News Roundup

A new justice is coming to the North Carolina Supreme Court. Justice Patricia Timmons-Goodson is stepping down, and Governor Perdue says that she will appoint a successor. She plans to bypass the judicial nominating commission that she recently created to take politics out of judicial appointments. The News and Observer has more here and here.

In other news:

  • Stay current with the 2012 Criminal Law Winter Webinar: Case & Legislative Update. School of Government faculty members John Rubin and Alyson Grine will give you the skinny on new cases and statutes at 1:00 p.m. on December 7. Details, including registration information, are here (non-IDS folks, $65) and here (IDS folks, free).
  • Congress may make it more difficult for the police to read suspects’ email.

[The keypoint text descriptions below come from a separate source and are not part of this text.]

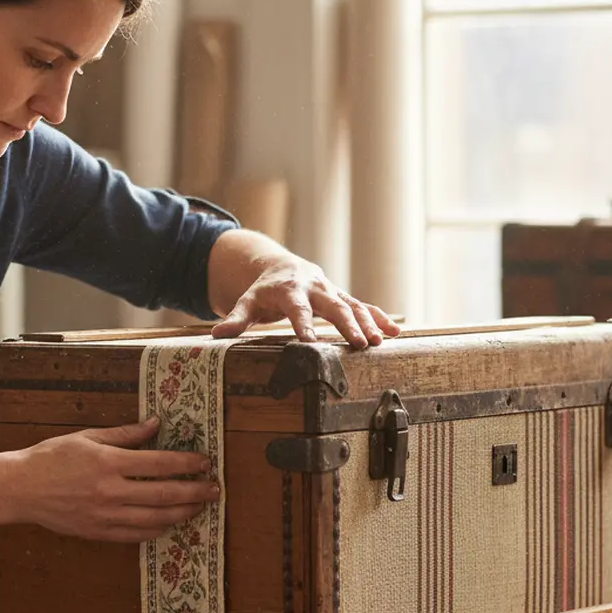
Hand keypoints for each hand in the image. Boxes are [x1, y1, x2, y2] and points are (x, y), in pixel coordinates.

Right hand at [13, 417, 216, 542]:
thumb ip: (125, 434)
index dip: (186, 463)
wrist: (22, 489)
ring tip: (198, 507)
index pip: (159, 464)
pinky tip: (169, 523)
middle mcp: (111, 492)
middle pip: (164, 494)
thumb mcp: (88, 437)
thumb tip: (155, 425)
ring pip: (155, 519)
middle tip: (215, 490)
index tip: (205, 462)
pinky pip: (137, 535)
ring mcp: (106, 516)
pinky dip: (157, 529)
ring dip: (182, 513)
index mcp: (109, 463)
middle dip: (195, 492)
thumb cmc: (52, 457)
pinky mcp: (99, 533)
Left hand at [211, 252, 399, 348]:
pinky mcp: (342, 297)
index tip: (309, 342)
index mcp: (289, 290)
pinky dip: (379, 318)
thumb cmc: (263, 291)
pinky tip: (395, 334)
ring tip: (380, 343)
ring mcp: (331, 292)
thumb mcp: (247, 302)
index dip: (303, 325)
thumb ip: (235, 319)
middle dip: (348, 324)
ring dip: (368, 323)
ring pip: (353, 306)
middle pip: (334, 306)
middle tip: (360, 344)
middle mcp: (314, 288)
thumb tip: (216, 336)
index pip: (297, 309)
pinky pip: (364, 307)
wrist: (281, 268)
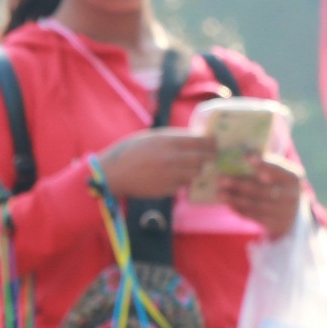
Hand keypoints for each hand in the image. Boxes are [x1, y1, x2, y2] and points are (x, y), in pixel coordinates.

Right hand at [95, 129, 214, 199]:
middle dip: (208, 158)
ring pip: (195, 174)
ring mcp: (170, 176)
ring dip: (195, 171)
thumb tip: (193, 138)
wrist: (111, 175)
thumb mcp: (152, 137)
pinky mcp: (166, 190)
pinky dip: (181, 182)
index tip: (215, 144)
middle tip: (211, 158)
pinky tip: (174, 178)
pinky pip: (182, 185)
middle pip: (203, 159)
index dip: (211, 143)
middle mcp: (173, 158)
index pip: (202, 141)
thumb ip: (173, 138)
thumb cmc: (129, 152)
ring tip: (191, 168)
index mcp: (170, 141)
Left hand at [221, 155, 304, 233]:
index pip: (277, 170)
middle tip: (221, 179)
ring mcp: (282, 212)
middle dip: (240, 184)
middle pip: (262, 190)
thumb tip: (245, 151)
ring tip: (219, 193)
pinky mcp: (272, 224)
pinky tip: (227, 203)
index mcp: (292, 179)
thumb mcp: (280, 176)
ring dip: (234, 198)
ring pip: (254, 205)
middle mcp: (290, 196)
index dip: (263, 164)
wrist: (292, 216)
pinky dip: (238, 209)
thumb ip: (267, 166)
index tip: (247, 157)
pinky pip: (252, 216)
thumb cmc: (281, 188)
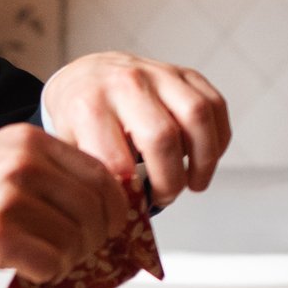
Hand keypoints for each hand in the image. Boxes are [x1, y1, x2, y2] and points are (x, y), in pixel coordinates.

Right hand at [0, 125, 133, 287]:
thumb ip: (48, 175)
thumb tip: (108, 205)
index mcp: (27, 140)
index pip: (102, 176)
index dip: (114, 210)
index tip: (107, 229)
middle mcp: (22, 162)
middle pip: (98, 210)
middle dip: (95, 240)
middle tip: (73, 254)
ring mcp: (8, 197)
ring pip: (78, 240)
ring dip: (66, 260)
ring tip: (37, 259)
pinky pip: (52, 263)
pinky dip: (44, 275)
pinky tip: (21, 269)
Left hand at [40, 53, 230, 205]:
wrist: (87, 74)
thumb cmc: (80, 115)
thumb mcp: (69, 146)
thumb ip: (91, 175)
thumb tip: (119, 214)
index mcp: (90, 106)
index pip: (118, 162)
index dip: (131, 195)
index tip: (133, 209)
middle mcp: (126, 83)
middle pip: (162, 137)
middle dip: (170, 180)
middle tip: (164, 197)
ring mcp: (159, 73)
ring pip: (197, 116)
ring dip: (204, 159)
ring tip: (195, 183)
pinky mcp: (184, 73)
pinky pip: (215, 104)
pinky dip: (218, 138)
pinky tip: (205, 156)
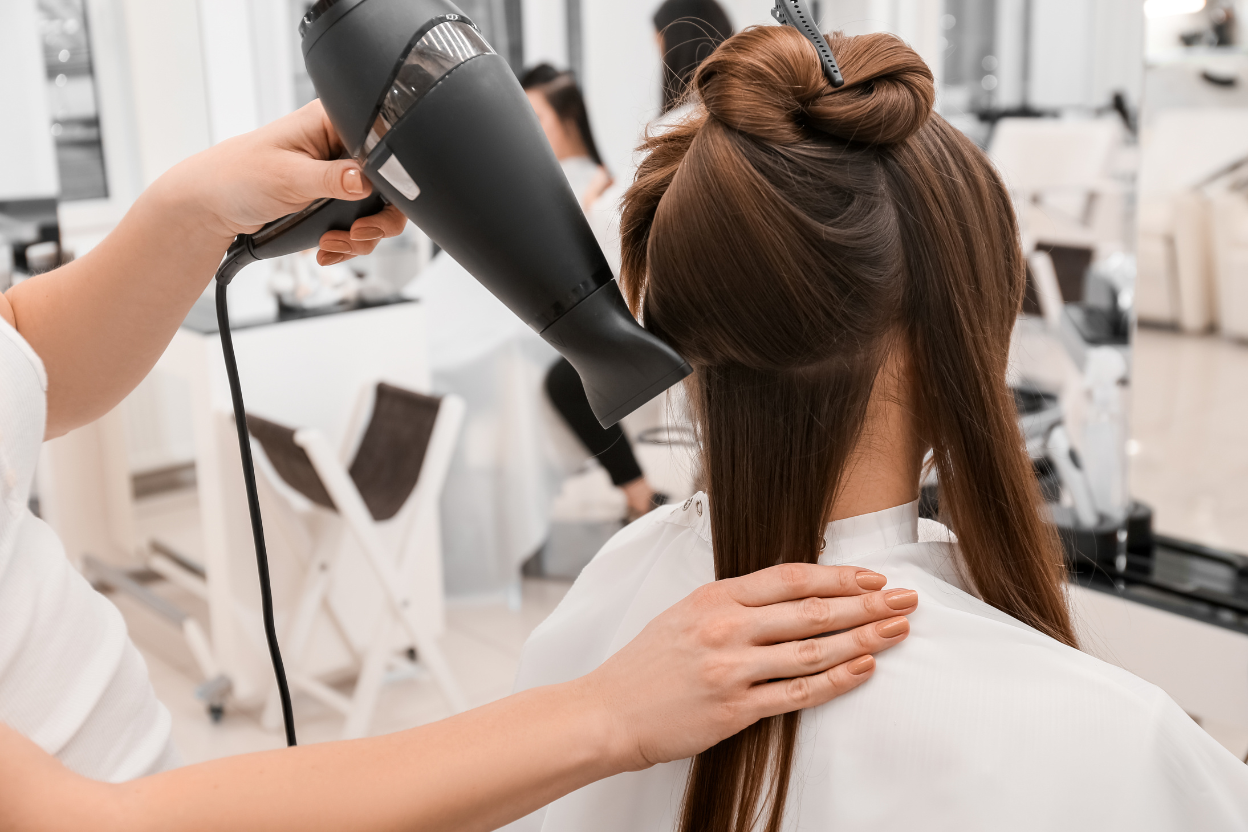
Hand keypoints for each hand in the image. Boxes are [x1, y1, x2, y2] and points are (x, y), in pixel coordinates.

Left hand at [167, 100, 406, 258]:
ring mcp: (339, 175)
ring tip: (333, 245)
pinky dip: (347, 244)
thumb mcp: (288, 176)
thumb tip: (367, 180)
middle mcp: (341, 147)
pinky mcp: (333, 200)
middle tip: (356, 235)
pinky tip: (327, 249)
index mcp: (333, 123)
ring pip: (376, 212)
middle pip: (389, 186)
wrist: (212, 205)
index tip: (372, 208)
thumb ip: (332, 178)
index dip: (388, 181)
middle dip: (376, 220)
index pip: (383, 147)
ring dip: (359, 238)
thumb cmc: (237, 175)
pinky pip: (358, 225)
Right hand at [581, 563, 917, 770]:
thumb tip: (788, 597)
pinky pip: (796, 693)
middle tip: (905, 599)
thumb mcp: (684, 614)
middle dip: (866, 602)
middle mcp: (725, 628)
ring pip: (812, 650)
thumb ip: (732, 604)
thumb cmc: (645, 665)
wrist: (608, 711)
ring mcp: (731, 669)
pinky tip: (863, 668)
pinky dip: (836, 680)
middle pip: (811, 611)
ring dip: (861, 638)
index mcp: (714, 598)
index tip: (873, 576)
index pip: (790, 578)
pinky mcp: (734, 709)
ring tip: (896, 631)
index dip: (839, 576)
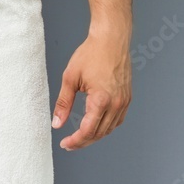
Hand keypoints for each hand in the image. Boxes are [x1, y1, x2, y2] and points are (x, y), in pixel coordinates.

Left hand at [51, 32, 131, 150]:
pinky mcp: (127, 98)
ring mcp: (124, 102)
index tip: (64, 144)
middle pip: (99, 133)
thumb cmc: (91, 54)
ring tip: (80, 136)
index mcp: (101, 100)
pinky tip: (96, 125)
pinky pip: (117, 120)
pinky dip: (106, 126)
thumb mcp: (70, 77)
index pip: (88, 131)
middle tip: (69, 143)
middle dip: (83, 141)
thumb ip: (63, 103)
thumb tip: (57, 123)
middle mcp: (116, 104)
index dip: (75, 141)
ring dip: (95, 135)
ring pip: (109, 129)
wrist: (111, 39)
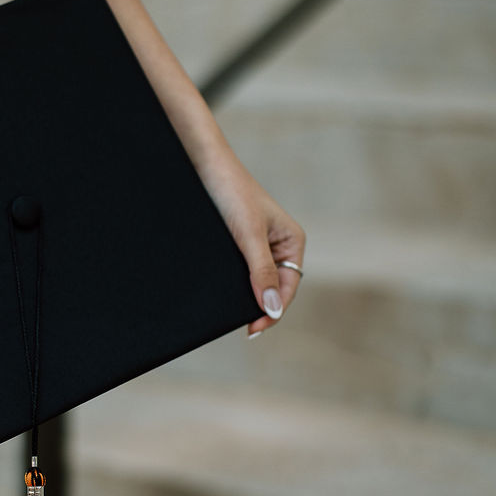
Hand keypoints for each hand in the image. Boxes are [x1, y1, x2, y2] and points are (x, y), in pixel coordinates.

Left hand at [196, 144, 305, 337]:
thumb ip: (262, 271)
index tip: (253, 329)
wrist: (203, 166)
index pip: (288, 288)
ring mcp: (257, 245)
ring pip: (254, 282)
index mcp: (292, 242)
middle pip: (272, 288)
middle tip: (241, 326)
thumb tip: (272, 308)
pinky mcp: (236, 244)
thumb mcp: (249, 235)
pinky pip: (238, 271)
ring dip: (245, 296)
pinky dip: (232, 284)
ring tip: (230, 312)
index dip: (273, 310)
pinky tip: (221, 293)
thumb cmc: (232, 192)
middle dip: (259, 306)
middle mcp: (278, 245)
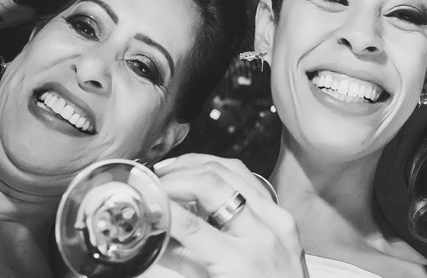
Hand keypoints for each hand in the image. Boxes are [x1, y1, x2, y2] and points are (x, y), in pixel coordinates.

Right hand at [152, 154, 308, 277]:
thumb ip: (181, 259)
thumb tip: (155, 235)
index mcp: (242, 262)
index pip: (190, 225)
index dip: (161, 208)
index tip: (143, 202)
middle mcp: (264, 233)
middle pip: (213, 186)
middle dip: (176, 178)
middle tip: (153, 183)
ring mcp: (278, 220)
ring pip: (233, 172)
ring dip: (197, 165)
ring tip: (170, 171)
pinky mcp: (283, 215)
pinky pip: (250, 180)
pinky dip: (222, 171)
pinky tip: (202, 173)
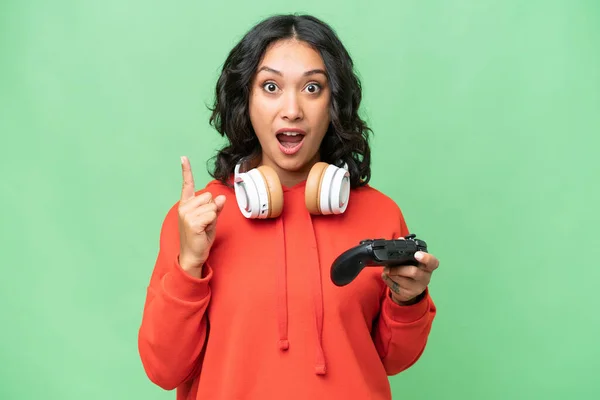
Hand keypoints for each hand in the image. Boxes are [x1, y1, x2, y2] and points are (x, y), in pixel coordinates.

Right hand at [178, 156, 225, 276]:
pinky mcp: (192, 222)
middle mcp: (184, 207)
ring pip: (211, 206)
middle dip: (212, 209)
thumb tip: (221, 198)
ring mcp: (187, 214)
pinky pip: (212, 214)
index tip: (183, 157)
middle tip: (205, 223)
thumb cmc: (201, 237)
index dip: (186, 170)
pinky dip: (212, 223)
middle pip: (208, 196)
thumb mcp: (210, 219)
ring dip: (212, 217)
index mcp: (186, 204)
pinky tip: (203, 231)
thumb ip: (215, 208)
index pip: (187, 185)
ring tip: (204, 228)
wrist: (194, 255)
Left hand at [381, 239, 438, 304]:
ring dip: (390, 273)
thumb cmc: (411, 269)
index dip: (426, 258)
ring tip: (387, 270)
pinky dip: (387, 280)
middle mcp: (425, 278)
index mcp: (428, 267)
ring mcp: (417, 288)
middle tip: (389, 267)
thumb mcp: (411, 260)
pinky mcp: (407, 294)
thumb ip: (406, 250)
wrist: (409, 289)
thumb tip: (400, 239)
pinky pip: (393, 286)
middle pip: (413, 272)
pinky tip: (388, 277)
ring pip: (401, 280)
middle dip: (398, 268)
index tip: (417, 254)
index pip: (433, 262)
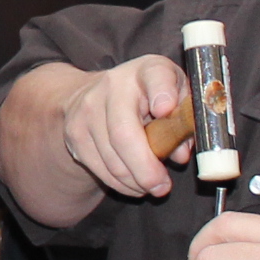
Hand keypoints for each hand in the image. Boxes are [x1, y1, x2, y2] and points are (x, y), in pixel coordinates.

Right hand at [55, 54, 190, 202]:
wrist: (97, 91)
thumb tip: (179, 154)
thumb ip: (184, 121)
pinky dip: (119, 183)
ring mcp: (88, 109)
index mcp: (147, 71)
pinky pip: (99, 167)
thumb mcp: (176, 95)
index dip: (162, 92)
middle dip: (145, 169)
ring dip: (134, 181)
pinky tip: (133, 184)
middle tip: (163, 188)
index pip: (156, 77)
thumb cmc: (149, 95)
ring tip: (151, 187)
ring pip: (111, 158)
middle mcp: (113, 85)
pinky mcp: (75, 132)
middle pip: (125, 134)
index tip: (166, 110)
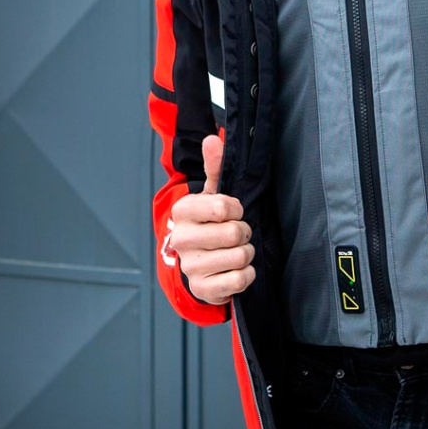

The Senate Judiciary Committee has just approved a bill that would require law enforcement to get a warrant in order to access stored electronic communications. Current law often allows such access under a lower standard. Read more at Gizmodo or Ars Technica, but remember that the bill has a long way to go.
  • Does due process require a state to recognize an insanity defense? Idaho doesn’t. And the Supreme Court just declined to hear a case in which the defendant challenged Idaho’s position. Three Justices dissented, as Sentencing Law and Policy notes here.
  • An Oklahoma judge acknowledges that “[t]here are a lot of people who say I can’t . . . legally sentence someone to church,” but that’s pretty much what he did to a teenage defendant convicted of manslaughter after drinking, driving, and killing a friend and passenger in an accident. The judge put the defendant on probation for 10 years and ordered him to attend the church of his choosing weekly. See the contrasting reactions of the New York Times and Professor Doug Berman at Sentencing Law and Policy.
  • Marijuana possession is now legal under state law in Washington. The Seattle Police Department has posted this helpful FAQ, entitled Marijwhat Now?, that offers tips like “you probably shouldn’t bring pot with you to the federal courthouse” and advises that “[a]s of right now,” police officers themselves still may not smoke pot. File it away for your next trip to the Pacific Northwest.